Modernità o tradizione? E' meglio cercare l'originalità a tutti i costi o è maggiormente vantaggioso riproporre, possibilmente in maniera non troppo scolastica, le caratteristiche peculiari dei classici?
La questione è annosa e, come appare chiaro, non riguarda esclusivamente il mondo della musica, essendo applicabile a molti settori dell'arte e della produzione di beni di consumo.
Alla fine si tratta, ovviamente, della solita questione di gusti, ma è evidente che tentare il percorso "estroso" è una scelta che non sempre paga, soprattutto se è un'opzione non presente nelle proprie corde ... insomma, sarebbe meglio fare quello a cui si è più portati e non sono frequentissimi i casi di cambiamento di rotta nel corso degli eventi realmente efficaci.
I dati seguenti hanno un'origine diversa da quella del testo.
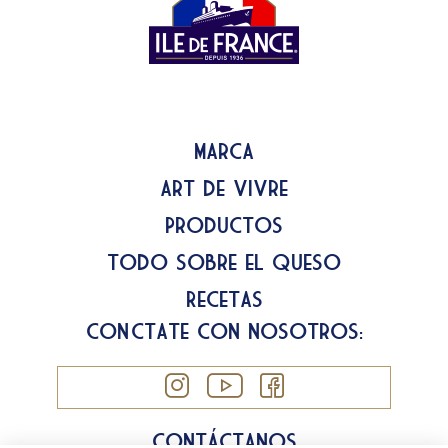
Marca
Art de Vivre
Productos
Todo sobre el queso
Recetas
Conéctate con nosotros:
Contáctanos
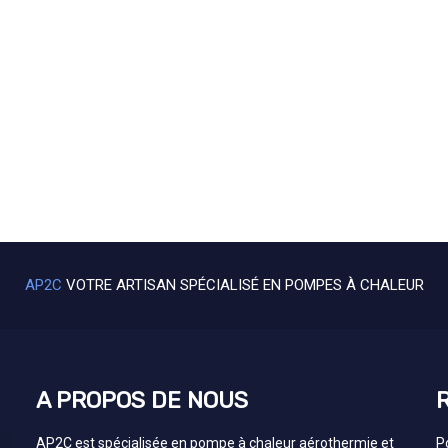
AP2C
VOTRE ARTISAN SPÉCIALISÉ EN POMPES À CHALEUR
A PROPOS DE NOUS
AP2C est spécialisée en pompe à chaleur aérothermie et
P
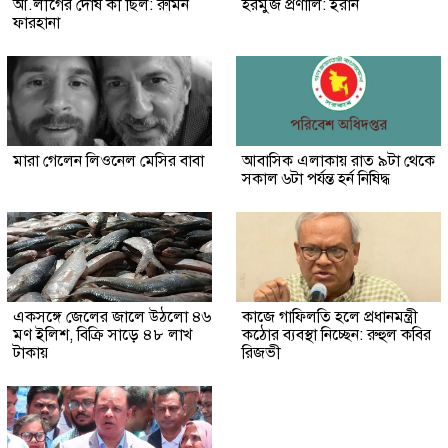
আ.লীগের দোষ কী ছিল: রুমিন
হরমুজ প্রণালি: ইরান
ফারহানা
মারা গেলেন লিওনেল মেসির বাবা
আবাসিক এলাকায় রাত ৯টা থেকে
সকাল ৬টা পর্যন্ত হর্ন নিষিদ্ধ
একসঙ্গে জেলের জালে উঠলো ৪৬
কাজে গাফিলতি হলে প্রধানমন্ত্রী
মণ ইলিশ, বিক্রি সাড়ে ৪৮ লাখ
কঠোর ব্যবস্থা নিচ্ছেন: রুহুল কবির
টাকায়
রিজভী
Tutta quest'introduzione per dire che difficilmente sarà possibile rintracciare nel suono dei veterani Baltimoore, giunti con "Fanatical" alla settima prova in studio, un qualunque bagliore d'aggiornamento sonoro ed in fondo questo non è da considerare assolutamente come un fattore negativo ... la loro materia preferita è un hard rock ad ampio spettro, che negli anni ha saputo mediare tra influenze AOR e lo spirito nobile ereditato dalla "sacra triade" Purple, Whitesnake e Rainbow, e visto che la conoscono così bene e la interpretano in modo così schietto, competente e genuino, perché auspicare un cambiamento radicale?
Certo, Björn Lodin non è più esattamente lo stesso che appariva in atteggiamento "pensieroso" ed enigmatico incorniciato sulla copertina del debutto "There's no danger on the roof" (tanto da farlo accostare anche per ragioni puramente estetiche ora a Robert Plant, altre volte a David Coverdale) e né Nikolo Kotzev (impegnato con i suoi Brazen Abbot), né Mats Olausson (tastierista collaboratore di Malmsteen) e tantomeno Ian Haugland (assorbito dagli impegni con i "rinati" Europe), che in passato hanno contribuito alla discografia della sua band, fanno più parte del "gioco", ma il rientro di Stefan Bergström (presente nei primi due album) e, innanzitutto direi, la conservazione pressoché assoluta delle considerevoli virtù vocali del vocalist scandinavo, rendono "Fanatical" un disco piuttosto piacevole per tutti gli appassionati del genere, anche maggiormente diretto e rough dei suoi predecessori.
Ecco, più che un mutamento stilistico è proprio quest'atteggiamento prevalentemente "straight forward", l'autentica "novità" del Cd, mantenendo, in ogni caso, buona parte delle prerogative melodiche tipiche del Baltimoore sound, anche se immerse in quest'ambientazione particolarmente "fisica" e senza veri e propri momenti soft.
"Fanatical" diventa, così, un concentrato di hard-blues roccioso, cadenzato, senza contaminazioni "adulte", di quella razza genuina, pregna del feeling eruttato dall'ugola di Björn, risultato incestuoso tra le modulazioni ruvide di Rod Stewart, Paul Shortino, Dan McCafferty e Bon Scott con un pizzico del trasporto di Coverdale (un attributo effettivamente in questo caso meno evidente che in alcune situazioni del passato) ed incendiato dalle torride sei corde di Bergström e Sedenberg, che vibrano, soffrono ed ardono, innalzando ad arte la "temperatura".
Con questi presupposti e in tale contesto sonoro, non c'è molto da aggiungere sui singoli brani, se non segnalare "Fanatical", "My number 1", "Wishes and reality", "Kiss me", "You touch me and I'm healing" e "On the inside", come i miei preferiti di un Cd alquanto appassionante nel suo complesso.
Tornando al quesito iniziale, direi che, nelle vesti di fruitore musicale, entrambe le posizioni possono essere potenzialmente convenienti, a patto che si scelga adeguatamente i migliori esponenti delle due fazioni e non ci si aspetti incroci o improvvise "conversioni" reciproche particolarmente efficienti.
I Baltimoore nel loro settore di competenza sanno il fatto loro ... nessuna sperimentazione, solo del vecchio, caro, sano, trascinante ed intramontabile hard rock.